Other than meat, iron can be more cheaply found in organic eggs, green leafy vegetables, especially broccoli, kale, dried fruits and fortified cereals. “If you are eating an iron-rich food, make sure you take it with something acidic, like a shot glass of orange juice, or by squeezing lemon over your broccoli to increase absorption,” Tabitha says.
Buy on budget: Focus on the green leafy vegetables, especially broccoli.

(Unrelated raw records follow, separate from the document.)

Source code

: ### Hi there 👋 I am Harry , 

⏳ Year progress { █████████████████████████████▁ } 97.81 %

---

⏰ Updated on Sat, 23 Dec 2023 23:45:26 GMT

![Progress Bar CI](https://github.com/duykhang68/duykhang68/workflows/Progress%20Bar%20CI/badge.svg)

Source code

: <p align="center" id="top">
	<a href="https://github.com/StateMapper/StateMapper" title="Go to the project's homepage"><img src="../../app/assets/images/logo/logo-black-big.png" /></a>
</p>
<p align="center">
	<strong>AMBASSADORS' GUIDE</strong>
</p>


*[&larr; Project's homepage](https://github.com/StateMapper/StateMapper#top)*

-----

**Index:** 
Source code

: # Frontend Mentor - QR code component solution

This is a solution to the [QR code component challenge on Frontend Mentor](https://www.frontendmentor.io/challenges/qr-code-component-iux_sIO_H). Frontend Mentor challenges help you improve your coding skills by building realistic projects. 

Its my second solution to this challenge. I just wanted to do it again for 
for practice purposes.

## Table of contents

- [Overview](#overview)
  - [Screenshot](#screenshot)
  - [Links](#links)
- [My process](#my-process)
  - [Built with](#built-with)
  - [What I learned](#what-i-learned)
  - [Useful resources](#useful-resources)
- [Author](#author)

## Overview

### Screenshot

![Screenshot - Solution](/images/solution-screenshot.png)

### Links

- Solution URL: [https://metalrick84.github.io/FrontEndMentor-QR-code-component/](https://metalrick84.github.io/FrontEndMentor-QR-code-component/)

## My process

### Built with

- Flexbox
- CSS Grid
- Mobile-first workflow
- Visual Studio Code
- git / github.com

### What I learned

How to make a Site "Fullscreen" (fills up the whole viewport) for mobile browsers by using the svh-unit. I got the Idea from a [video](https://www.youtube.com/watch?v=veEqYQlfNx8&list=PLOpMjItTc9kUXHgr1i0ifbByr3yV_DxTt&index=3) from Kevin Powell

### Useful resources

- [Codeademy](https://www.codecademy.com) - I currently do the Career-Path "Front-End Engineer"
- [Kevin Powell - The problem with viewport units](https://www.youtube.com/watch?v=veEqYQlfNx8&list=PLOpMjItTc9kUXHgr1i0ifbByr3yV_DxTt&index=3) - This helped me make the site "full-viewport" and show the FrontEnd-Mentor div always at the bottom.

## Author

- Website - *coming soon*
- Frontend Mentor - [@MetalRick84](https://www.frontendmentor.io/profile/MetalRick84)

Omega oils support cardiovascular and immune health. You can get them from salmon and other oily fish, and eggs (although NOT organic eggs, as chickens that lay them are not fed on fish meal!), but to avoid over-consumption of fish, rather turn to seeds like chai, flax and hemp, which can be added to porridge or smoothies.
Buy on budget: Sardines and pilchards are much cheaper than salmon. While the seeds mentioned are an excellent non-animal source of omega oils, they can be expensive to buy in any significant amount. The best budget option is omega 3-fortified eggs.
Calcium is key for the health of your bones and teeth, and also supports your muscles, hormones, nerve function and ability to form blood clots. Tabitha says that people who follow a healthy diet shouldn’t have to worry too much about calcium, but that those following a high-fat, low-carb diet might need to add extra calcium because they often have too much protein which leaches calcium from the bones.
Buy on budget: Tabitha says that you can get calcium from dairy products, but she recommends the “amazing” broccoli, again, as well as other green leafy vegetables - affordable options - and fortified soya milk.
Eating healthily is not that hard and it doesn’t need to be expensive either. Rather than keeping track of each nutrient, the best (and cheapest) approach is to eat as many fresh, unprocessed fruits and vegetables as possible and to make sure that you are getting enough of the good things you need from the other food groups as well. You’ll cover all your bases and feel great.